** Data shown follows **

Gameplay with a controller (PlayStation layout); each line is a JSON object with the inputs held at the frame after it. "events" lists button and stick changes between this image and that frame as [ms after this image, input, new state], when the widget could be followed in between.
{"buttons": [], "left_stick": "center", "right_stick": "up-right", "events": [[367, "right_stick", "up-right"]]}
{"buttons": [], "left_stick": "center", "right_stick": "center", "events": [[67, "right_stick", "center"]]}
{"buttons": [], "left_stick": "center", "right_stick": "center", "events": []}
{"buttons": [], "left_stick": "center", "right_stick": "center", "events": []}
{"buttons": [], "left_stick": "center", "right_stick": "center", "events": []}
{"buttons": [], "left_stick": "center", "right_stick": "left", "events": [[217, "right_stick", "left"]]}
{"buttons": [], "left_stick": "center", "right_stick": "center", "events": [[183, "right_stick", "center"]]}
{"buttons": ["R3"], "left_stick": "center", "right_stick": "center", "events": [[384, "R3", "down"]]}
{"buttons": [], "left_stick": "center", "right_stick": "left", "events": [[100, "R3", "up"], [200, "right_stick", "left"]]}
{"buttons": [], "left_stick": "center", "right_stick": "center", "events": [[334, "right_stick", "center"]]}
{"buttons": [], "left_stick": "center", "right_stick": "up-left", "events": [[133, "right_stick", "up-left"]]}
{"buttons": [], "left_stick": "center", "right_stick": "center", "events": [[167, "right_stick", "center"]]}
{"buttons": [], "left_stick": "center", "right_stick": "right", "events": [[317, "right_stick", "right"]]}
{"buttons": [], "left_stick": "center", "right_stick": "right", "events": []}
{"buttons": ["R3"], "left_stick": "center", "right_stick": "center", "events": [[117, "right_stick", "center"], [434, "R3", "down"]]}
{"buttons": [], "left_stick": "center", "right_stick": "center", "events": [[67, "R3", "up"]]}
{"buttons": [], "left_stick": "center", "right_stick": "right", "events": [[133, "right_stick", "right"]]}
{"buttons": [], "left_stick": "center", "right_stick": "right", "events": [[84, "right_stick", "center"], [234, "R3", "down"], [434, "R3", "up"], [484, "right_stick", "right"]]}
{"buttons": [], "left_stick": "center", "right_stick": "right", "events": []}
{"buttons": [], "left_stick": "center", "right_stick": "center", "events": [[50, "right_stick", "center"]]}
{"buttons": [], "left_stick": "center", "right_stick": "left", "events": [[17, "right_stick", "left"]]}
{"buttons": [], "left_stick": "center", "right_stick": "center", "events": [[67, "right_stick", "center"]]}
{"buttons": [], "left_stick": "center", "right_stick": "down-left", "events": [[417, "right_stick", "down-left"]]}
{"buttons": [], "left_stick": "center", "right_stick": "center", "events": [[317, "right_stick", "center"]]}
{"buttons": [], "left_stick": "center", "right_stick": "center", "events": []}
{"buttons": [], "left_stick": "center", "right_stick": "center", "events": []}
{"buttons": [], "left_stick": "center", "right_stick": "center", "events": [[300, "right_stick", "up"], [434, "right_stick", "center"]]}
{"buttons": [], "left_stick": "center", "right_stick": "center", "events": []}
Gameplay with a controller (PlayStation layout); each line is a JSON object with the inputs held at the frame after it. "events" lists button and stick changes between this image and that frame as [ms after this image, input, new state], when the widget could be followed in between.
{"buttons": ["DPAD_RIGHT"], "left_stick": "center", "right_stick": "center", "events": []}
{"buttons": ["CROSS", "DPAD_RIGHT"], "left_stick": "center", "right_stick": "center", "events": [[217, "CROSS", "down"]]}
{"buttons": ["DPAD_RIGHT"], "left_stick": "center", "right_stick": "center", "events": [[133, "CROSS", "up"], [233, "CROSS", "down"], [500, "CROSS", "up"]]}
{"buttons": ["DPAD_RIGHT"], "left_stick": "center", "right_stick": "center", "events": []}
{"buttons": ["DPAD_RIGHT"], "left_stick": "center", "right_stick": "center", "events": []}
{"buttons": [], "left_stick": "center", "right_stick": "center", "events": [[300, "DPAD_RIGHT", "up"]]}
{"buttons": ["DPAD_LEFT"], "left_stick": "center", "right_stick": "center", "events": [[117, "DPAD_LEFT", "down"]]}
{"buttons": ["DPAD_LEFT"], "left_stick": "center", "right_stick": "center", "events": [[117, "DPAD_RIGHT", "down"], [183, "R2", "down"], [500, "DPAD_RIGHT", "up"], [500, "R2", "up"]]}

** End of Data shown **

● Task requirements: Each line above needs to be output again, exactly as shown.

● Final answer:
Gameplay with a controller (PlayStation layout); each line is a JSON object with the inputs held at the frame after it. "events" lists button and stick changes between this image and that frame as [ms after this image, input, new state], when the widget could be followed in between.
{"buttons": [], "left_stick": "center", "right_stick": "up-right", "events": [[367, "right_stick", "up-right"]]}
{"buttons": [], "left_stick": "center", "right_stick": "center", "events": [[67, "right_stick", "center"]]}
{"buttons": [], "left_stick": "center", "right_stick": "center", "events": []}
{"buttons": [], "left_stick": "center", "right_stick": "center", "events": []}
{"buttons": [], "left_stick": "center", "right_stick": "center", "events": []}
{"buttons": [], "left_stick": "center", "right_stick": "left", "events": [[217, "right_stick", "left"]]}
{"buttons": [], "left_stick": "center", "right_stick": "center", "events": [[183, "right_stick", "center"]]}
{"buttons": ["R3"], "left_stick": "center", "right_stick": "center", "events": [[384, "R3", "down"]]}
{"buttons": [], "left_stick": "center", "right_stick": "left", "events": [[100, "R3", "up"], [200, "right_stick", "left"]]}
{"buttons": [], "left_stick": "center", "right_stick": "center", "events": [[334, "right_stick", "center"]]}
{"buttons": [], "left_stick": "center", "right_stick": "up-left", "events": [[133, "right_stick", "up-left"]]}
{"buttons": [], "left_stick": "center", "right_stick": "center", "events": [[167, "right_stick", "center"]]}
{"buttons": [], "left_stick": "center", "right_stick": "right", "events": [[317, "right_stick", "right"]]}
{"buttons": [], "left_stick": "center", "right_stick": "right", "events": []}
{"buttons": ["R3"], "left_stick": "center", "right_stick": "center", "events": [[117, "right_stick", "center"], [434, "R3", "down"]]}
{"buttons": [], "left_stick": "center", "right_stick": "center", "events": [[67, "R3", "up"]]}
{"buttons": [], "left_stick": "center", "right_stick": "right", "events": [[133, "right_stick", "right"]]}
{"buttons": [], "left_stick": "center", "right_stick": "right", "events": [[84, "right_stick", "center"], [234, "R3", "down"], [434, "R3", "up"], [484, "right_stick", "right"]]}
{"buttons": [], "left_stick": "center", "right_stick": "right", "events": []}
{"buttons": [], "left_stick": "center", "right_stick": "center", "events": [[50, "right_stick", "center"]]}
{"buttons": [], "left_stick": "center", "right_stick": "left", "events": [[17, "right_stick", "left"]]}
{"buttons": [], "left_stick": "center", "right_stick": "center", "events": [[67, "right_stick", "center"]]}
{"buttons": [], "left_stick": "center", "right_stick": "down-left", "events": [[417, "right_stick", "down-left"]]}
{"buttons": [], "left_stick": "center", "right_stick": "center", "events": [[317, "right_stick", "center"]]}
{"buttons": [], "left_stick": "center", "right_stick": "center", "events": []}
{"buttons": [], "left_stick": "center", "right_stick": "center", "events": []}
{"buttons": [], "left_stick": "center", "right_stick": "center", "events": [[300, "right_stick", "up"], [434, "right_stick", "center"]]}
{"buttons": [], "left_stick": "center", "right_stick": "center", "events": []}
Gameplay with a controller (PlayStation layout); each line is a JSON object with the inputs held at the frame after it. "events" lists button and stick changes between this image and that frame as [ms after this image, input, new state], when the widget could be followed in between.
{"buttons": ["DPAD_RIGHT"], "left_stick": "center", "right_stick": "center", "events": []}
{"buttons": ["CROSS", "DPAD_RIGHT"], "left_stick": "center", "right_stick": "center", "events": [[217, "CROSS", "down"]]}
{"buttons": ["DPAD_RIGHT"], "left_stick": "center", "right_stick": "center", "events": [[133, "CROSS", "up"], [233, "CROSS", "down"], [500, "CROSS", "up"]]}
{"buttons": ["DPAD_RIGHT"], "left_stick": "center", "right_stick": "center", "events": []}
{"buttons": ["DPAD_RIGHT"], "left_stick": "center", "right_stick": "center", "events": []}
{"buttons": [], "left_stick": "center", "right_stick": "center", "events": [[300, "DPAD_RIGHT", "up"]]}
{"buttons": ["DPAD_LEFT"], "left_stick": "center", "right_stick": "center", "events": [[117, "DPAD_LEFT", "down"]]}
{"buttons": ["DPAD_LEFT"], "left_stick": "center", "right_stick": "center", "events": [[117, "DPAD_RIGHT", "down"], [183, "R2", "down"], [500, "DPAD_RIGHT", "up"], [500, "R2", "up"]]}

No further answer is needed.